Chappy affordable housing opponents appeal
A group of Chappaquiddick property owners who lost a land court bid to block the development of three affordable housing units on three one-acre lots have filed an appeal.
The prospect of a protracted legal battle is a disappointment for affordable housing leaders and the three lot recipients who had hoped to begin building their new homes. The appeal process could consume more than one year.
"Unfortunately the plaintiffs have decided to pursue an appeal which will mean further delay, and it is very unfortunate," said Ron Rappaport, Edgartown town attorney.
Mr.
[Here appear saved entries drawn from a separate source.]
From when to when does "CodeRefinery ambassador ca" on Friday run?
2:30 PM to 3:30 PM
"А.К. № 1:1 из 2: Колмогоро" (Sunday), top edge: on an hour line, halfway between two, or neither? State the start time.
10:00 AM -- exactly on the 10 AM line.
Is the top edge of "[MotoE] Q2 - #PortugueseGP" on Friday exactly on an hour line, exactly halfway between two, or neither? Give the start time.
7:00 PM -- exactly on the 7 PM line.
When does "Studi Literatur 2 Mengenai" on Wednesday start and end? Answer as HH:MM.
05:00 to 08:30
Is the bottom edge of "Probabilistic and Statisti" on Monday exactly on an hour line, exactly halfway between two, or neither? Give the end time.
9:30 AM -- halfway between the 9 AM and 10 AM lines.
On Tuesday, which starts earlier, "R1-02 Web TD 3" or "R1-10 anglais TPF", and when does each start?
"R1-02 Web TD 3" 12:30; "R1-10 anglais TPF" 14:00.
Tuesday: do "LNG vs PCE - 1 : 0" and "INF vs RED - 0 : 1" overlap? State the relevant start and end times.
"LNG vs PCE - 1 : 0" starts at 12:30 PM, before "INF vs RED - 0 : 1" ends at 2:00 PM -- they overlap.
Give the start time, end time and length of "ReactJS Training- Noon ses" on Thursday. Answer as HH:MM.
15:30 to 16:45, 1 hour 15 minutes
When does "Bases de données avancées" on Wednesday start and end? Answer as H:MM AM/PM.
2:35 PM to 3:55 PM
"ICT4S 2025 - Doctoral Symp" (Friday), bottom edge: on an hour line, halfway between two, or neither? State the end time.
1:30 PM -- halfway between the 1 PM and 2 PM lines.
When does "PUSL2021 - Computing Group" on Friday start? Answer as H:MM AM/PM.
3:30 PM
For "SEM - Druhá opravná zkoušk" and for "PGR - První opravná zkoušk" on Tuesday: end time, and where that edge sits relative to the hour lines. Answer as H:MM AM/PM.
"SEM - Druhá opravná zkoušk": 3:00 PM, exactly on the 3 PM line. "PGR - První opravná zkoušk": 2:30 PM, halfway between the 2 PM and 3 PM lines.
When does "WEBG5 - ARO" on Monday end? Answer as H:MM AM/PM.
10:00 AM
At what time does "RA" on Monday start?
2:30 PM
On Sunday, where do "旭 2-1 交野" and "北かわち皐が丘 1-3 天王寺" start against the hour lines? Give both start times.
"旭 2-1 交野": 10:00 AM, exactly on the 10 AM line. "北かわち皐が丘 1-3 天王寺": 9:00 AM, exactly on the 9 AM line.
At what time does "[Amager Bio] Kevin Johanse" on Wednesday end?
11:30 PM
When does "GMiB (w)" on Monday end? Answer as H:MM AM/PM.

Rappaport said the town has no intention of walking away from the fight and would ultimately prevail. "The town will do everything it can, and has, to uphold the validity of these special permits," he said. "We think that the case was without merit and the appeal is without merit."
The ten plaintiffs are appealing the June 22 decision by Land Court Judge Gordon H. Piper in favor of the Edgartown zoning board of appeals (ZBA) decision to permit the three housing units.
In a summary judgment, Judge Piper found that the Edgartown ZBA acted properly and within the scope of the town's zoning bylaws when it issued three special permits.
The judge also rejected the plaintiffs' argument that the ZBA should have considered whether the proposed residential construction would have a negative impact on protected or endangered species, including certain varieties of moths, before issuing permits.
For the most part the plaintiffs are seasonal residents who abut or live close to the lots in question and object to the notion of increased density. One of the abutters, Marblehead dentist Robert Finkelstein and his wife Cheryl, live on a one-acre lot that abuts one of the lots in question on Sandy Road.
Behind the scenes, the plaintiffs have been working to find two alternative lots that could be used to entice two of the housing recipients to move to another location. The strategy appears aimed at reducing the number of affordable housing lots on one road.
Mr. Rappaport said the ZBA issued three permits for the lots in question. He said that if the plaintiffs want the applicants to relocate someplace else that has nothing to do with the town except that they would have to get new special permits for another location. "But we will defend these special permits," said Mr. Rappaport.
The defendants in the case are the six members of the ZBA, the lot recipients and the Island Housing Trust Corporation, which owned one of the lots.
The 10 plaintiffs are: George Mellendick, James Williams, William O'Connell, Paul Wales, Robert and Cheryl Finkelstein, Frank and Karen Gazarian, Cornelia Dean, and Lionel Spiro.
In an earlier e-mail to The Times, Mr. Spiro made an oblique reference to a deal. He said his fellow plaintiffs are "decent and caring people who are hopeful that discussions with other well-intentioned people who have title to the land will soon resolve this nightmare in a way that will be beneficial to the three groups of candidates whose dreams have sadly been delayed for about a year."
With the exception of Mr. Spiro, those plaintiffs contacted by The Times have declined to comment on the record. The plaintiffs' attorney, Ellen Kaplan of Edgartown, has also declined to comment and did not return a telephone call made Wednesday.
On Tuesday, Phillipe Jordi, executive director of the Island Housing Trust, said the trust has offered to increase the set-backs and no-cut zones to mitigate the effects of the developments. He described the appeal as "frivolous" and nothing more than a delaying tactic.
Mr. Jordi said there is no question the town will prevail but unfortunately a victory will take time. He said that those most affected are those most in need.
Cheryl Herrick and her husband Joe Spagnuolo had hoped to be building on their affordable housing lot by now. Ms. Herrick said that after already waiting one year the couple could now be facing another year's delay.
"It's really getting frustrating at this point," Ms. Herrick said. "Everybody is telling me to do different things."
She said the couple hoped to be done renting and in the process of closing in their new house before the bad weather arrived. "That's not going to happen now," she said.